● **Work to complete**:
Output every entry exactly as written, skipping any pictures.

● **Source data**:
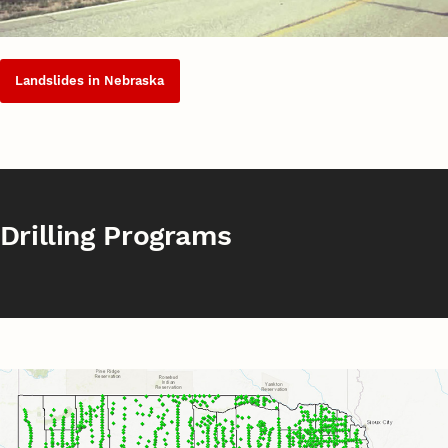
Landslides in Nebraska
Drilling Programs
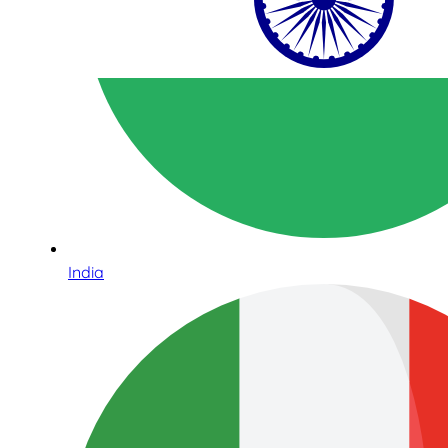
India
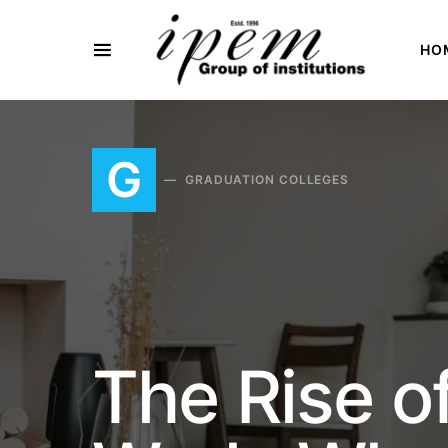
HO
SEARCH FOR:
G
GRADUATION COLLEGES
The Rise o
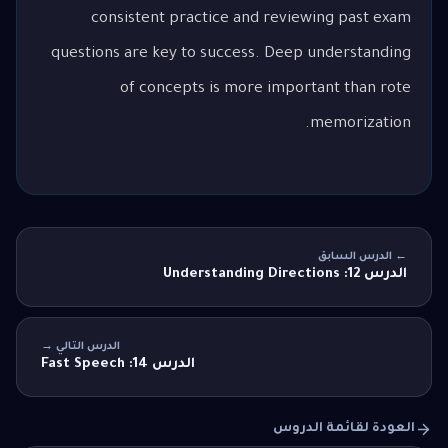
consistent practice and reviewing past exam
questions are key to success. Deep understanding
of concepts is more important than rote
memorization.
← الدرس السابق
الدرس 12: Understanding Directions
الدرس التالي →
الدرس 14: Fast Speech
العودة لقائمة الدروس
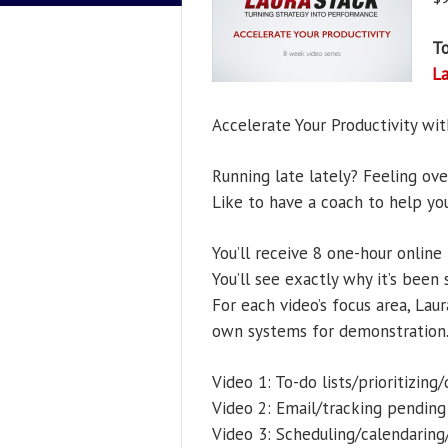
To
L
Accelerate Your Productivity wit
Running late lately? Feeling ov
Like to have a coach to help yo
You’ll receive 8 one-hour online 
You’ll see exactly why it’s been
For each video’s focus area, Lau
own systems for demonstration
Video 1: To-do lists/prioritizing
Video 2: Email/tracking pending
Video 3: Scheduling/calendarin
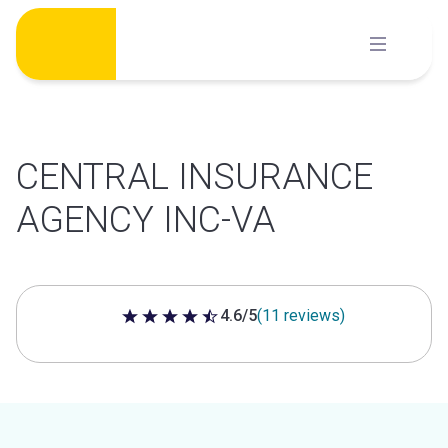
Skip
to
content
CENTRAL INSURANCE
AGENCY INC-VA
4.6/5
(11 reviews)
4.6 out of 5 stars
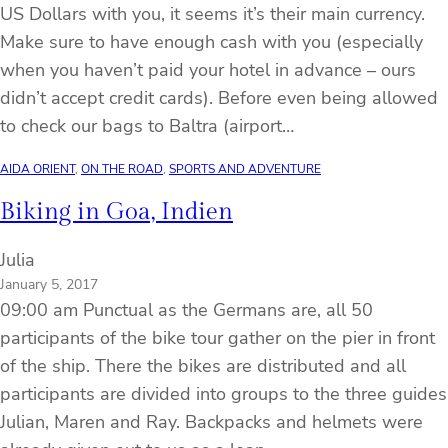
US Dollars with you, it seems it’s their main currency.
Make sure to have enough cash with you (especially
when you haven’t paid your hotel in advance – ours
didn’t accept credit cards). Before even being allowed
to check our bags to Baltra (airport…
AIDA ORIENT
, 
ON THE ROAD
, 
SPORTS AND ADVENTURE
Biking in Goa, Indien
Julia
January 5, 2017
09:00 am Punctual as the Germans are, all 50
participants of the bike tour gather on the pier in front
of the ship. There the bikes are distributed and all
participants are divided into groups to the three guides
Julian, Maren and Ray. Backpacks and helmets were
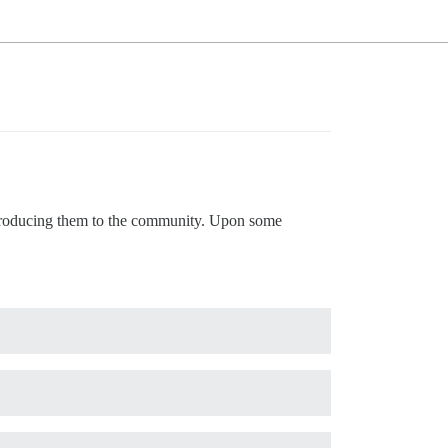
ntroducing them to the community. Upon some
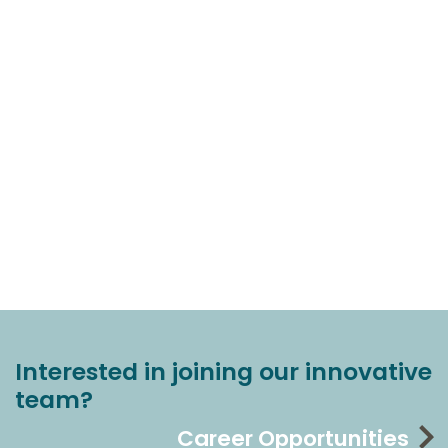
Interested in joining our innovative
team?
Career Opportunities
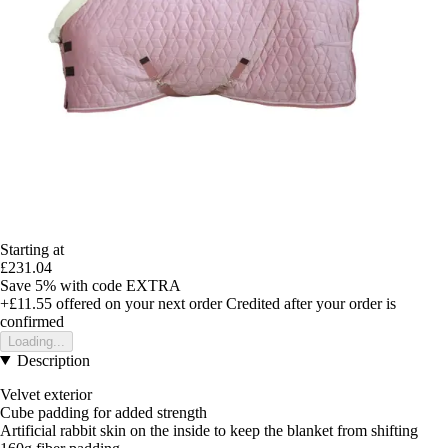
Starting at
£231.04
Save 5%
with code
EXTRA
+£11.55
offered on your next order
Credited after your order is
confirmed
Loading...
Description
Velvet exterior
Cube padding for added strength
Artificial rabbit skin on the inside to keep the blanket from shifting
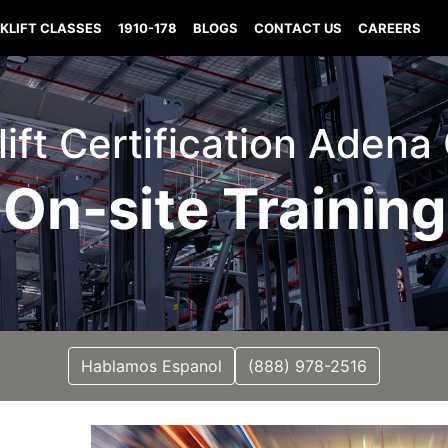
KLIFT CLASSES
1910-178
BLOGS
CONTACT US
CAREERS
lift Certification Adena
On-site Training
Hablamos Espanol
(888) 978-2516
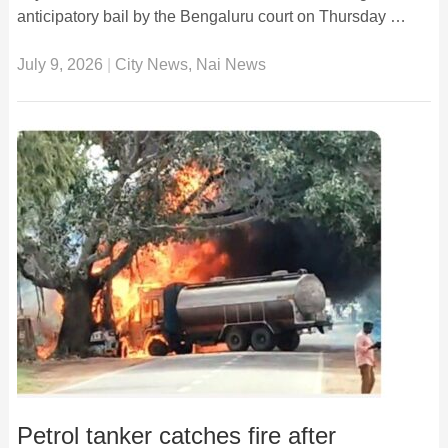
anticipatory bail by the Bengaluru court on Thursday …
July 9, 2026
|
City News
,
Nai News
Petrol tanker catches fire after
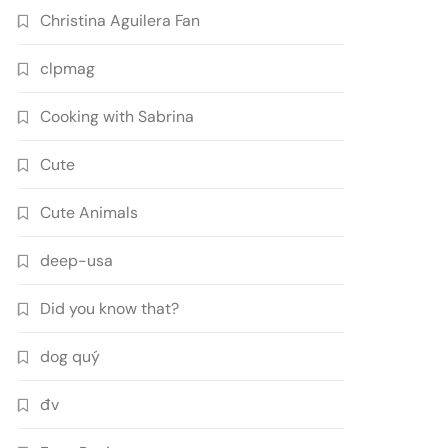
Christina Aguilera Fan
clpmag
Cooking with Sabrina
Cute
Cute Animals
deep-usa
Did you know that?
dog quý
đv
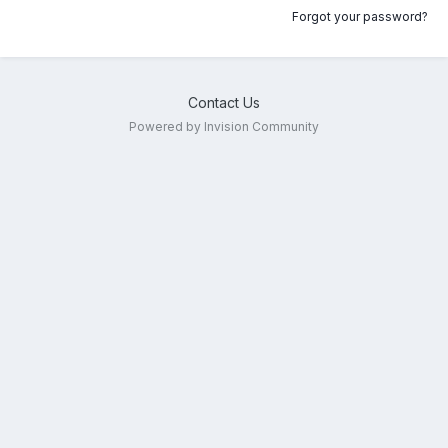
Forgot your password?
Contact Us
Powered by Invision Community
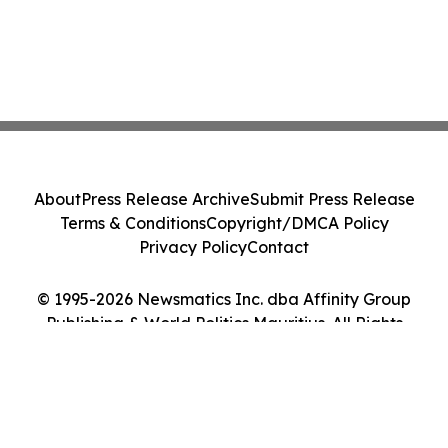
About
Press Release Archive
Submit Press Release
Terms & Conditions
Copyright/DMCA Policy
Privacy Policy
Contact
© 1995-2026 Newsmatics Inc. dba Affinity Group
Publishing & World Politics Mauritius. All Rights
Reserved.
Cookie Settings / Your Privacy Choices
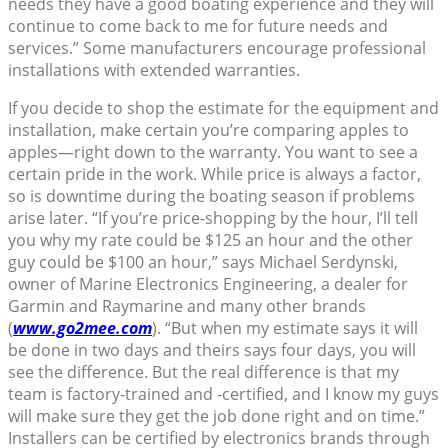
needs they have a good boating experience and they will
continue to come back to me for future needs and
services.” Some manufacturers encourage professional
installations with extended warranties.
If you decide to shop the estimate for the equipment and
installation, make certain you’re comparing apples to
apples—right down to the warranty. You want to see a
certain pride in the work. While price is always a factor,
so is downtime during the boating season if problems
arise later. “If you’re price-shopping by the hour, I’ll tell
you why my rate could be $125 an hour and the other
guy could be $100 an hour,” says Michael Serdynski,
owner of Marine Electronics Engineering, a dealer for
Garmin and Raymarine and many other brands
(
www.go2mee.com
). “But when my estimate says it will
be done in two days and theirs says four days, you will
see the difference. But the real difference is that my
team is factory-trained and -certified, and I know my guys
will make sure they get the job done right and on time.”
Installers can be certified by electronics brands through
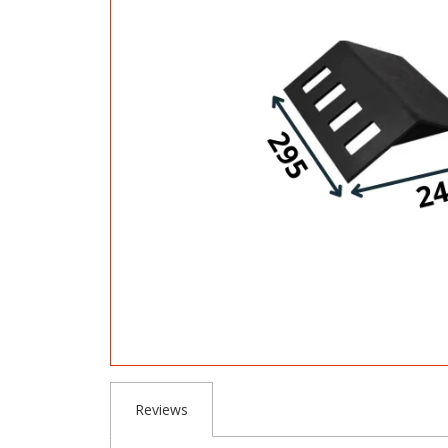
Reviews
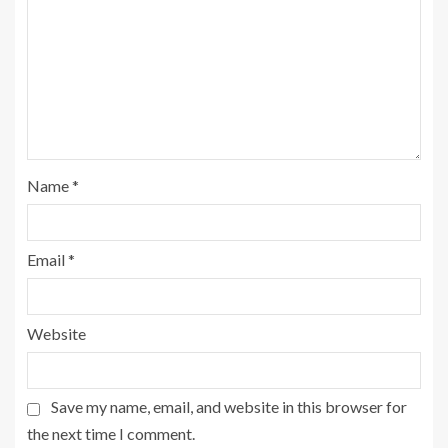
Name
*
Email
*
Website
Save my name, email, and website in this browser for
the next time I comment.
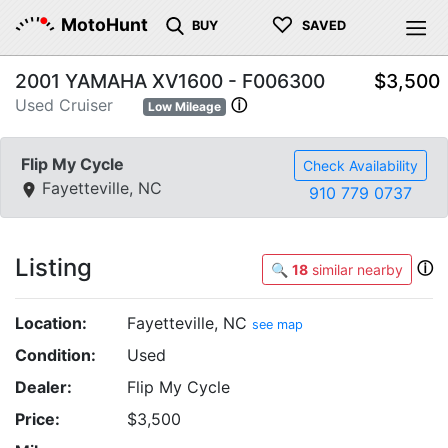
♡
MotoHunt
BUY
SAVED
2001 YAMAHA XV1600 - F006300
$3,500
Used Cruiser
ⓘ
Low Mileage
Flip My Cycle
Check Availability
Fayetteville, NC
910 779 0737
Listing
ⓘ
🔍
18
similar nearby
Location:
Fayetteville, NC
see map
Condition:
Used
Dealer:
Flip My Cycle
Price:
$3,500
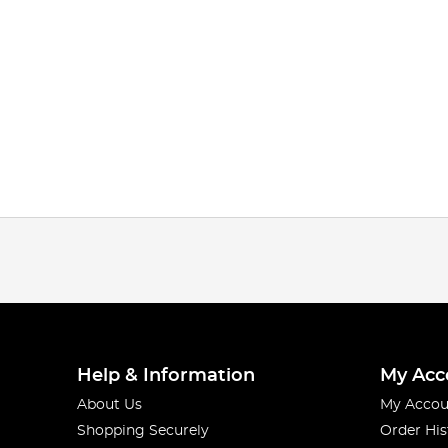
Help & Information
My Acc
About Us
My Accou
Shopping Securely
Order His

● **Final answer**:
Landslides in Nebraska
Drilling Programs
India
HO
SEARCH FOR:
G
GRADUATION COLLEGES
The Rise o
consistent practice and reviewing past exam
questions are key to success. Deep understanding
of concepts is more important than rote
memorization.
← الدرس السابق
الدرس 12: Understanding Directions
الدرس التالي →
الدرس 14: Fast Speech
العودة لقائمة الدروس
To
L
Accelerate Your Productivity wit
Running late lately? Feeling ov
Like to have a coach to help yo
You’ll receive 8 one-hour online 
You’ll see exactly why it’s been
For each video’s focus area, Lau
own systems for demonstration
Video 1: To-do lists/prioritizing
Video 2: Email/tracking pending
Video 3: Scheduling/calendarin
Skip
to
content
CENTRAL INSURANCE
AGENCY INC-VA
4.6/5
(11 reviews)
4.6 out of 5 stars
US Dollars with you, it seems it’s their main currency.
Make sure to have enough cash with you (especially
when you haven’t paid your hotel in advance – ours
didn’t accept credit cards). Before even being allowed
to check our bags to Baltra (airport…
AIDA ORIENT
, 
ON THE ROAD
, 
SPORTS AND ADVENTURE
Biking in Goa, Indien
Julia
January 5, 2017
09:00 am Punctual as the Germans are, all 50
participants of the bike tour gather on the pier in front
of the ship. There the bikes are distributed and all
participants are divided into groups to the three guides
Julian, Maren and Ray. Backpacks and helmets were
ntroducing them to the community. Upon some
Interested in joining our innovative
team?
Career Opportunities
Starting at
£231.04
Save 5%
with code
EXTRA
+£11.55
offered on your next order
Credited after your order is
confirmed
Loading...
Description
Velvet exterior
Cube padding for added strength
Artificial rabbit skin on the inside to keep the blanket from shifting
KLIFT CLASSES
1910-178
BLOGS
CONTACT US
CAREERS
lift Certification Adena
On-site Training
Hablamos Espanol
(888) 978-2516
anticipatory bail by the Bengaluru court on Thursday …
July 9, 2026
|
City News
,
Nai News
Petrol tanker catches fire after
Christina Aguilera Fan
clpmag
Cooking with Sabrina
Cute
Cute Animals
deep-usa
Did you know that?
dog quý
đv
Forgot your password?
Contact Us
Powered by Invision Community
About
Press Release Archive
Submit Press Release
Terms & Conditions
Copyright/DMCA Policy
Privacy Policy
Contact
© 1995-2026 Newsmatics Inc. dba Affinity Group
Publishing & World Politics Mauritius. All Rights
Reserved.
Cookie Settings / Your Privacy Choices
needs they have a good boating experience and they will
continue to come back to me for future needs and
services.” Some manufacturers encourage professional
installations with extended warranties.
If you decide to shop the estimate for the equipment and
installation, make certain you’re comparing apples to
apples—right down to the warranty. You want to see a
certain pride in the work. While price is always a factor,
so is downtime during the boating season if problems
arise later. “If you’re price-shopping by the hour, I’ll tell
you why my rate could be $125 an hour and the other
guy could be $100 an hour,” says Michael Serdynski,
owner of Marine Electronics Engineering, a dealer for
Garmin and Raymarine and many other brands
(
www.go2mee.com
). “But when my estimate says it will
be done in two days and theirs says four days, you will
see the difference. But the real difference is that my
team is factory-trained and -certified, and I know my guys
will make sure they get the job done right and on time.”
Installers can be certified by electronics brands through
Reviews
Name
*
Email
*
Website
Save my name, email, and website in this browser for
the next time I comment.
♡
MotoHunt
BUY
SAVED
2001 YAMAHA XV1600 - F006300
$3,500
Used Cruiser
ⓘ
Low Mileage
Flip My Cycle
Check Availability
Fayetteville, NC
910 779 0737
Listing
ⓘ
🔍
18
similar nearby
Location:
Fayetteville, NC
see map
Condition:
Used
Dealer:
Flip My Cycle
Price:
$3,500
Help & Information
My Acc
About Us
My Accou
Shopping Securely
Order His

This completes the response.